Supplied material:
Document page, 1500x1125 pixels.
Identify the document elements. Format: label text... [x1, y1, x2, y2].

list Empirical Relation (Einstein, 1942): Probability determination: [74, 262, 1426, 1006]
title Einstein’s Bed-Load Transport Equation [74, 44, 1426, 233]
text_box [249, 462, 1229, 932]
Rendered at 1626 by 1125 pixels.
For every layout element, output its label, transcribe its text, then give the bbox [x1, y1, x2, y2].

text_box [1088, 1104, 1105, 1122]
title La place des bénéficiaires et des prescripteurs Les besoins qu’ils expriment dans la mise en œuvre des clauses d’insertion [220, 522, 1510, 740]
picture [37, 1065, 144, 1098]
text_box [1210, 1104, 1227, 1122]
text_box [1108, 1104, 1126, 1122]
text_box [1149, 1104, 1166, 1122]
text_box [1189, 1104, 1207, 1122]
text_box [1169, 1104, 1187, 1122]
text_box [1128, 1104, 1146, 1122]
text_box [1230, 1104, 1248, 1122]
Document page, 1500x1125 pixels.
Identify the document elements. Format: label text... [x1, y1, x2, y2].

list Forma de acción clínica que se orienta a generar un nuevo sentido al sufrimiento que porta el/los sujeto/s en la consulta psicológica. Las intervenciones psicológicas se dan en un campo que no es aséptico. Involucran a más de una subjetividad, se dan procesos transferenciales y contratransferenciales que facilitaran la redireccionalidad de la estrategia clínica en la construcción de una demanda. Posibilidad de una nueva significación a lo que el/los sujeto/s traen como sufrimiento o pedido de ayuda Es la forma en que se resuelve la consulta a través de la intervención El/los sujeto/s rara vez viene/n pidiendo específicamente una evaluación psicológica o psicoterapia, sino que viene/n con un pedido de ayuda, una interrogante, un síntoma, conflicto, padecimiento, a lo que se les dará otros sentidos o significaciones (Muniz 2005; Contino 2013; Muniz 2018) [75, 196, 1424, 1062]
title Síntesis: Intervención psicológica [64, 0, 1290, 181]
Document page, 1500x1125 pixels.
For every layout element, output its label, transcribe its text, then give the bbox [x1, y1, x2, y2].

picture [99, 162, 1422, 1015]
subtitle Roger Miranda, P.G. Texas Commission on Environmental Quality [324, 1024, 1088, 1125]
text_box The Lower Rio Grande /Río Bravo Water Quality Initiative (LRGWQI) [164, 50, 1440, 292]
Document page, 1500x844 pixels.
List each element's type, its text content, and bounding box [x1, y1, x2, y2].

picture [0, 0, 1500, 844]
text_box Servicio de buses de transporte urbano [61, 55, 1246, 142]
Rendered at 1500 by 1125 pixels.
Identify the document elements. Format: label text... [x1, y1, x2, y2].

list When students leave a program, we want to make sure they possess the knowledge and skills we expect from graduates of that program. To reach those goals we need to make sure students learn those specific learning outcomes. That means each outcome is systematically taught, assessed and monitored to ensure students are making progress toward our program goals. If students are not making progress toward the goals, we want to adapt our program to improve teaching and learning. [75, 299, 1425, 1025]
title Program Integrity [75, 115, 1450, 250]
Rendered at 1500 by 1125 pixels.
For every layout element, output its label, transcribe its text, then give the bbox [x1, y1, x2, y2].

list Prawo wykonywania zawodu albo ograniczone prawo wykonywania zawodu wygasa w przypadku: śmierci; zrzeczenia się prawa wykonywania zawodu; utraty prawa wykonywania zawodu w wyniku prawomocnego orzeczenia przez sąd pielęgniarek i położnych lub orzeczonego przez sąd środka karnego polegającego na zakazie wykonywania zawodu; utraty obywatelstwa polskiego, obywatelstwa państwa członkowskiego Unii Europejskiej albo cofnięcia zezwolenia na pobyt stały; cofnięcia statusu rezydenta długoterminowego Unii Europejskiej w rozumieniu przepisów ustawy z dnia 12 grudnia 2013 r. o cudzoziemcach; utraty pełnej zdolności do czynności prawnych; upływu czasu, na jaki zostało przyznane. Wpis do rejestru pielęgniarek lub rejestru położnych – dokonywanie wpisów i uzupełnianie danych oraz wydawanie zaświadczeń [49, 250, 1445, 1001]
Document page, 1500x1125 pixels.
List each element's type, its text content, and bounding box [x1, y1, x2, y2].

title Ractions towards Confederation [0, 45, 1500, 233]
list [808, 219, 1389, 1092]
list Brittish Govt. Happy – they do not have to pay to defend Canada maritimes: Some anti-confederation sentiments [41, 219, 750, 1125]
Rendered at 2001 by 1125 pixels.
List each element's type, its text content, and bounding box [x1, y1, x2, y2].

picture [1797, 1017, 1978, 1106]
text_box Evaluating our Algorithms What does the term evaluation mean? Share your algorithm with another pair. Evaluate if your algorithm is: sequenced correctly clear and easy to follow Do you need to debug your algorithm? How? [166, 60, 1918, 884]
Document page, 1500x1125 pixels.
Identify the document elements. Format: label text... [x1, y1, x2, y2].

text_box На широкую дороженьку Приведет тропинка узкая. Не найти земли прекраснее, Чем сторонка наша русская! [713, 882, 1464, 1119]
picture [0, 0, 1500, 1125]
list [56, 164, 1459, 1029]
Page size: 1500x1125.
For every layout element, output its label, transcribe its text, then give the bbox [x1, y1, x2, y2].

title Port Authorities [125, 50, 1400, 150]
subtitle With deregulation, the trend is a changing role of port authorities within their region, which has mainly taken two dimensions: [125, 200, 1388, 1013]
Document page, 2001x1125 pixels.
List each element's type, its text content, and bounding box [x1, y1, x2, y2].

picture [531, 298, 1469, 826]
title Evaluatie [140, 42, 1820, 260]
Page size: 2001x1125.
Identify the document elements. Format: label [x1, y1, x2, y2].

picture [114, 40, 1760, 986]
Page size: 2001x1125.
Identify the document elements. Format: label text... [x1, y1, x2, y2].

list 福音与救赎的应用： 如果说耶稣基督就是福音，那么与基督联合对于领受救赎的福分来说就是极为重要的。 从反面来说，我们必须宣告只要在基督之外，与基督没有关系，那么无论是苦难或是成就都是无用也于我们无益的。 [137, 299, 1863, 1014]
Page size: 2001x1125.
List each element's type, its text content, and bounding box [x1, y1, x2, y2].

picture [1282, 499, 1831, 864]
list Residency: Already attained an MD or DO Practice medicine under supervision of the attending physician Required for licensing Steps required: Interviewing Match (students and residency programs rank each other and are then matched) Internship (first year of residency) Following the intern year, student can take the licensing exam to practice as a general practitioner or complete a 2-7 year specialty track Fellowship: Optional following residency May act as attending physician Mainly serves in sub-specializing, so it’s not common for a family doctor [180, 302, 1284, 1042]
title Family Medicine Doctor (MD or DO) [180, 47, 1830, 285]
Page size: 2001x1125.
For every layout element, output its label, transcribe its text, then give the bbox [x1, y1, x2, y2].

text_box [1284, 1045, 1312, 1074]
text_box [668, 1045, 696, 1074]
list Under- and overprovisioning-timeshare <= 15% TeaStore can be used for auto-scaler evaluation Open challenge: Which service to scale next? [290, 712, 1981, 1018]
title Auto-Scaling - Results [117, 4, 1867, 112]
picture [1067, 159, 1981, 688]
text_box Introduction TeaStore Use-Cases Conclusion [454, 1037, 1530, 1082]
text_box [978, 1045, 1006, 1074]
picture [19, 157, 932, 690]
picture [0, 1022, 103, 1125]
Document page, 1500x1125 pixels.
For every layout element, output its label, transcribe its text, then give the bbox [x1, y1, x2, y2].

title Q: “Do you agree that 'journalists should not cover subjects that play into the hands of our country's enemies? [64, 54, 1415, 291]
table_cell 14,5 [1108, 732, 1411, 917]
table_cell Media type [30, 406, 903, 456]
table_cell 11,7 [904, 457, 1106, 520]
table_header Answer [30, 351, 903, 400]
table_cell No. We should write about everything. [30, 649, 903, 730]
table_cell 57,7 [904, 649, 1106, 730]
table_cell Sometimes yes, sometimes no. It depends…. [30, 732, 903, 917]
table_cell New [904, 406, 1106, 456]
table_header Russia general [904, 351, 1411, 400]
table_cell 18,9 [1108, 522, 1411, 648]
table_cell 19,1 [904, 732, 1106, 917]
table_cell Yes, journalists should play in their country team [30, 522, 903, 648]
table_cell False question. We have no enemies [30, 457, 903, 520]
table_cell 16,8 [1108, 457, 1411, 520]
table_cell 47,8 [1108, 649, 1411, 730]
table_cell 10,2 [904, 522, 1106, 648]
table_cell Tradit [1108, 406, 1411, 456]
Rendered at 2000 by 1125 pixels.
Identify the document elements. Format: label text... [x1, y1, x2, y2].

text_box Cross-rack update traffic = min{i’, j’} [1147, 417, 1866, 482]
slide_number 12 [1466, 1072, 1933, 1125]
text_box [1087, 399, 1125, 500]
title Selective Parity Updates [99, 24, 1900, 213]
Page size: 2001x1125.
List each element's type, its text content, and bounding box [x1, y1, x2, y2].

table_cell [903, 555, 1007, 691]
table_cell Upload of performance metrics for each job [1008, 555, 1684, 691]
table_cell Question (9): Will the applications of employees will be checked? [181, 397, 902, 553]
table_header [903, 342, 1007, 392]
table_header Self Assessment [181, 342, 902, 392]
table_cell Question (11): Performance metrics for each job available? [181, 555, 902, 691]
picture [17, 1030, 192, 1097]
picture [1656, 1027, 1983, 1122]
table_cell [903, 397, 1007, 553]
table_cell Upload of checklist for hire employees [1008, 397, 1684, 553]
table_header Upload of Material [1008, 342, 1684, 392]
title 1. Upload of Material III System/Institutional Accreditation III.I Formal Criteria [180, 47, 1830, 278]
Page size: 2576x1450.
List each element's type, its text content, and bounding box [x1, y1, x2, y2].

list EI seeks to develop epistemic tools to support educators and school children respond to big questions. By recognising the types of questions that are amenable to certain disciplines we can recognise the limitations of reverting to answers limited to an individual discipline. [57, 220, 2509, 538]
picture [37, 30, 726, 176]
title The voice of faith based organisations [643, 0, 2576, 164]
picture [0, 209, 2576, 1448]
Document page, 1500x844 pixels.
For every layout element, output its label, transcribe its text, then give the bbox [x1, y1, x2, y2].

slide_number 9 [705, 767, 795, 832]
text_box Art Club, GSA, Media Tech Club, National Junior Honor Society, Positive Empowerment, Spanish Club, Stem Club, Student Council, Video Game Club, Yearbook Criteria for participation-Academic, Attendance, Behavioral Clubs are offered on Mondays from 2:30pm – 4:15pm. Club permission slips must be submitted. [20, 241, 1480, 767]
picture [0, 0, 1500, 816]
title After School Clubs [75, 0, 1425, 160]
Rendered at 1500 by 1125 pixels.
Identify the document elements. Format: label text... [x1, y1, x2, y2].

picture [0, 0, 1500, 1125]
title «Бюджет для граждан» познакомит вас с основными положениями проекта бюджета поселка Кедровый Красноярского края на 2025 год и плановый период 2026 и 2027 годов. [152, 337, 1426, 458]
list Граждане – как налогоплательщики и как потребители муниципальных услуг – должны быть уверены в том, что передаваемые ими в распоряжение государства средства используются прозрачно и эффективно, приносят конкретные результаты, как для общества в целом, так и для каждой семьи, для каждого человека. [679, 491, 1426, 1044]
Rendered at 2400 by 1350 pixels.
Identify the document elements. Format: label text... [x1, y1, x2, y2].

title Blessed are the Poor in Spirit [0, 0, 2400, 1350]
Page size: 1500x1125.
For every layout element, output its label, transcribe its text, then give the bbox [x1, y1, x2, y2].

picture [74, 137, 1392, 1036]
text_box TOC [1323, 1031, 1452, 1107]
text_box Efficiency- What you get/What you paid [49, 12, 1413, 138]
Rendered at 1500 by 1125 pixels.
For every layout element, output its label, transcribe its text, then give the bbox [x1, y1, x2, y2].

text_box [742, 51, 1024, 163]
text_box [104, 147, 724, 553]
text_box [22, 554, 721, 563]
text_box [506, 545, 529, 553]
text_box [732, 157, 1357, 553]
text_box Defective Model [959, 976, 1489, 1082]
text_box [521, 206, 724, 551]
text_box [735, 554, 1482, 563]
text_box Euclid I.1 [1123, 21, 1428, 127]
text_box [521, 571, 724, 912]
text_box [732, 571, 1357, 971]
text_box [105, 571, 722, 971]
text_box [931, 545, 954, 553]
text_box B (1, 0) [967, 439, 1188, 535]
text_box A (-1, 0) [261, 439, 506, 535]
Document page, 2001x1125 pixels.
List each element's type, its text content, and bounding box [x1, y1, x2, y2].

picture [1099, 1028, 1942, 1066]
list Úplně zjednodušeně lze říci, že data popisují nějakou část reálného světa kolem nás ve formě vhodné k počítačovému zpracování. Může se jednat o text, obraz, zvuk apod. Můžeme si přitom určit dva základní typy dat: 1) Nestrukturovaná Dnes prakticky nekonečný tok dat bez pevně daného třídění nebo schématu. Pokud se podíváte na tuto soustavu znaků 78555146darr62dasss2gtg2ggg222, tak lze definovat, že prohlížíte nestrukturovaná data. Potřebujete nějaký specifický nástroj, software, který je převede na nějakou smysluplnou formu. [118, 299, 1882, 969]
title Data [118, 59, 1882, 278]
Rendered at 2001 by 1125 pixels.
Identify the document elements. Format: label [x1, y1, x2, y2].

Required work: Reproduce the material above exactly, beginning at its first line and ending with the line that holds "Rendered at 1626 by 1125 pixels.". Include nothing else.

Answer to this exercise:
Document page, 1500x1125 pixels.
Identify the document elements. Format: label text... [x1, y1, x2, y2].

list Empirical Relation (Einstein, 1942): Probability determination: [74, 262, 1426, 1006]
title Einstein’s Bed-Load Transport Equation [74, 44, 1426, 233]
text_box [249, 462, 1229, 932]
Rendered at 1626 by 1125 pixels.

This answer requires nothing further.